Figure 11. The cancer punctuated equilibrium model of colon tumor evolution better explains the variability of colorectal polyp growth

CTC images from the initial (a) and final (b) scans from a patient with polyp that had an annual volumetric growth rate of 59% that was followed over 2.1 years prior to polypectomy. Black arrows point to the polyp that was followed longitudinally. (c) and (d) are possible evolutionary trajectories for a growing polyp. Shading under the line represent levels of intratumoral heterogeneity with punctuation events creating the greatest amount of heterogeneity.
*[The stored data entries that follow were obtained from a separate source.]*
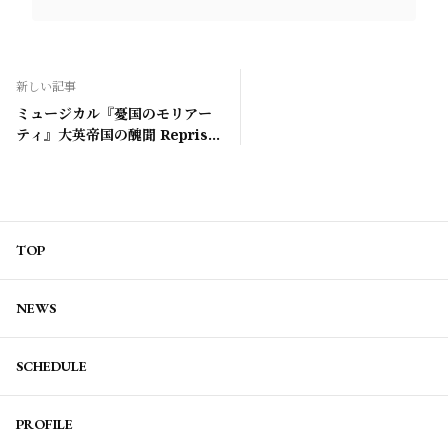
新しい記事
ミュージカル『憂国のモリアー
ティ』大英帝国の醜聞 Reprise
ファンクラブ会員先行受付
TOP
NEWS
SCHEDULE
PROFILE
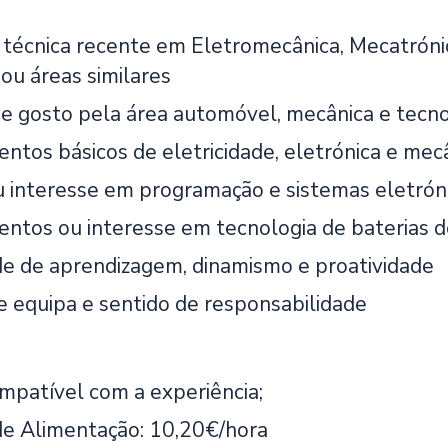
técnica recente em Eletromecânica, Mecatrón
 ou áreas similares
 e gosto pela área automóvel, mecânica e tecno
ntos básicos de eletricidade, eletrónica e mec
 interesse em programação e sistemas eletrón
ntos ou interesse em tecnologia de baterias de 
e de aprendizagem, dinamismo e proatividade
de equipa e sentido de responsabilidade
ompatível com a experiência;
de Alimentação: 10,20€/hora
Tumorigenesis may begin with a punctuation event or periods of stasis and gradualism, a second punctuation event may provide enough molecular diversity allowing for malignant transformation. (e) and (f) are CTC images from the initial and final scans from a patient with polyp that had an annual volumetric growth rate of −33% that was followed over 0.9 years prior to polypectomy. (g) and (h) are possible evolutionary trajectories for a regressing polyp. Tumor regression may occur with the emergence of a negative or immunogenic phenotype acquired during a period of gradualism or via a punctuation event. From Sievers CK, Grady WM, Halberg RB, et al. New insights into the earliest stages of colorectal tumorigenesis. Expert Rev Gastroenterol Hepatol 2017;11:723-9; with permission.